The cyborg nodded at him and slid the token back into the bag. "Good," he said. Then he cocked his head sideways, signaling the kid to vacate. The little punk scurried out of arm's reach and was visibly relieved. I could hear his friends razzing him as I eased into my seat and the car door slid closed.
I looked at my friend in the captain's seat and he looked at me. His eyes were scanning my face, as if he were disappointed in what he was seeing. As the car lifted off the street, he reached into the console between the seats and pulled out a duffle bag. Taking the wheel with this left hand, he searched through the contents of the bag without looking, and steered the cruiser over a run-down park and up toward traffic level.

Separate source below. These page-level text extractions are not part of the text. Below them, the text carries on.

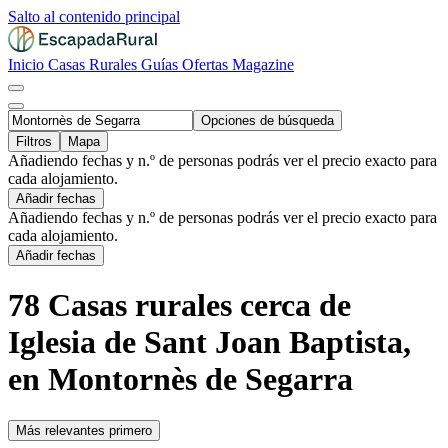
Salto al contenido principal
Inicio
Casas Rurales
Guías
Ofertas
Magazine
Opciones de búsqueda
Filtros
Mapa
Añadiendo fechas y n.º de personas podrás ver el precio exacto para
cada alojamiento.
Añadir fechas
Añadiendo fechas y n.º de personas podrás ver el precio exacto para
cada alojamiento.
Añadir fechas
78 Casas rurales cerca de
Iglesia de Sant Joan Baptista,
en Montornès de Segarra
Más relevantes primero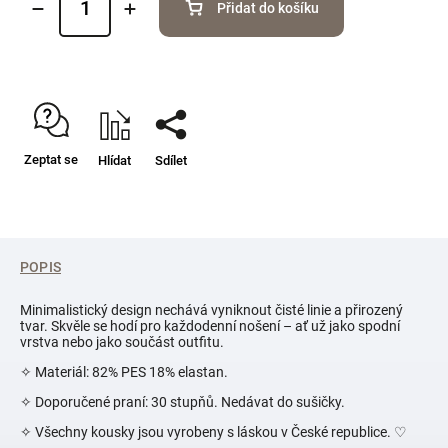
Přidat do košíku
Zeptat se
Hlídat
Sdílet
POPIS
Minimalistický design nechává vyniknout čisté linie a přirozený
tvar. Skvěle se hodí pro každodenní nošení – ať už jako spodní
vrstva nebo jako součást outfitu.
✧ Materiál: 82% PES 18% elastan.
✧ Doporučené praní: 30 stupňů. Nedávat do sušičky.
✧ Všechny kousky jsou vyrobeny s láskou v České republice.
♡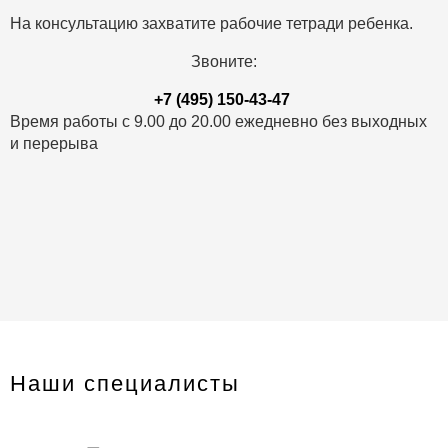
На консультацию захватите рабочие тетради ребенка.
Звоните:
+7 (495) 150-43-47
Время работы с 9.00 до 20.00 ежедневно без выходных
и перерыва
Наши специалисты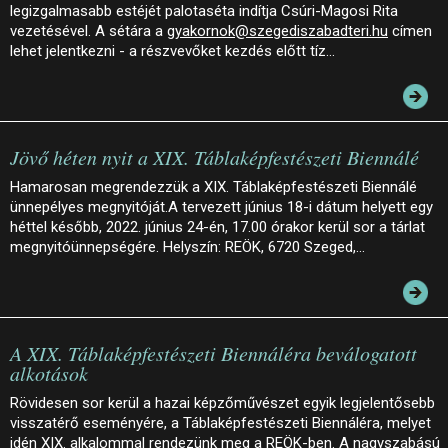
legizgalmasabb estéjét palotaséta indítja Csúri-Magosi Rita
vezetésével. A sétára a
gyakornok@szegediszabadteri.hu
címen
lehet jelentkezni - a részvevőket kezdés előtt tíz…
Jövő héten nyit a XIX. Táblaképfestészeti Biennálé
Hamarosan megrendezzük a XIX. Táblaképfestészeti Biennálé
ünnepélyes megnyitóját.A tervezett június 18-i dátum helyett egy
héttel később, 2022. június 24-én, 17.00 órakor kerül sor a tárlat
megnyitóünnepségére. Helyszín: REÖK, 6720 Szeged,…
A XIX. Táblaképfestészeti Biennáléra beválogatott
alkotások
Rövidesen sor kerül a hazai képzőművészet egyik legjelentősebb
visszatérő eseményére, a Táblaképfestészeti Biennáléra, melyet
idén XIX. alkalommal rendezünk meg a REÖK-ben. A nagyszabású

"Put this on," he said, handing me a shrink mask.
"Man, I hate these things," I grumbled. "They always make me itch." I glanced over at Deacon and wondered when was the last time he felt what it was like to itch.
I held the mask up in front of me, disapprovingly, looking at the inside of it and reliving bad memories. I took a deep breath, preparing myself for the odd sensations I was about to experience, then stuck the thing to my face. Though I hated to put it on, the process was neat to watch, so I pulled down the vanity mirror and looked at myself.
The mask was adhering itself to my face, finding the prominent features and hiding them, building up the ones which were less noticeable, changing to look as little like me as possible. I pulled the skull cap back over my shaved head, and it sprouted a healthy crop of reddish-blonde hair. Maybe it was psychosomatic, but I was itching already.